Up the Stack: How AI's Escape from the Commodity Trap Risks Enterprise Lock-In
Moving beyond the AI bubble debate, this essay argues that AI labs are shifting from model providers to higher-value layers through vertical integration and lock-in strategies, escaping the commodity trap but risking reduced competition and customer lock-in. Historical analysis of infrastructure and software industries supports the view that AI's long-term profitability lies not in inference fees but in enterprise software-like moats.
Arvind Narayanan
Jul 09, 2026
By Arvind Narayanan and Akash Kapur
Our goal in this essay is to move beyond the debate over whether AI is a bubble.

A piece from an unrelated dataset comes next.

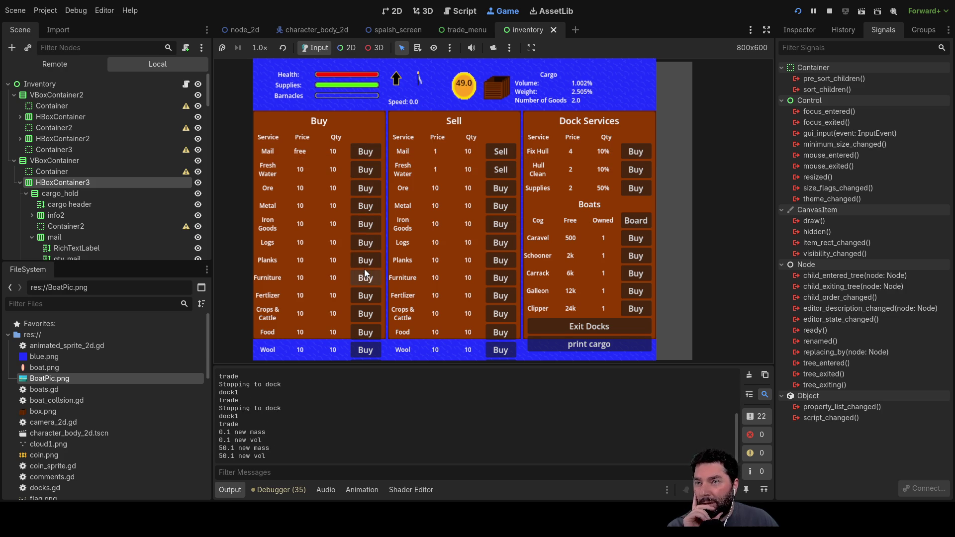
click(604, 344)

We do so in two ways: clearly separating current financials from the question of who captures value in the long run, and recognizing that the labs are not confined to be model providers. They can migrate up the stack and are already aggressively doing so. This will likely allow them to escape the commodity trap but raises new concerns — customer lock-in and reduced competition.
Akash Kapur is a visiting fellow at Princeton and a senior fellow at New America. He is no relation to Sayash Kapoor.

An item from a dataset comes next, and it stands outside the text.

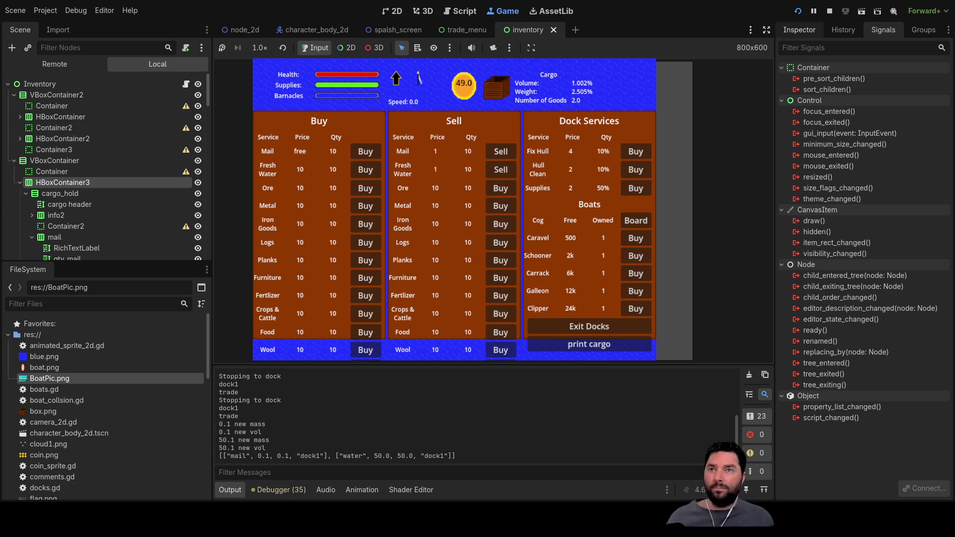
click(829, 11)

As leading AI companies continue to invest massively in capacity and race toward blockbuster IPOs, serious questions linger about their business models. How will these companies — along with the vast ecosystem of chipmakers, hyperscalers, and infrastructure partners that depends on them — recoup the estimated $4–8 trillion projected to be invested in AI infrastructure by the early 2030s?
The current conversation splits between critics and boosters. Critics point to mounting losses, the gap between capex and revenue, and reports about the leading labs’ massive cash burn. Boosters cite accelerating rapid revenue growth, enterprise adoption, and milestones like Anthropic’s first profitable quarter. Each camp has a valid point. But both are looking in the wrong place — the same quarterly statements, the same short-term view of an industry that remains in flux.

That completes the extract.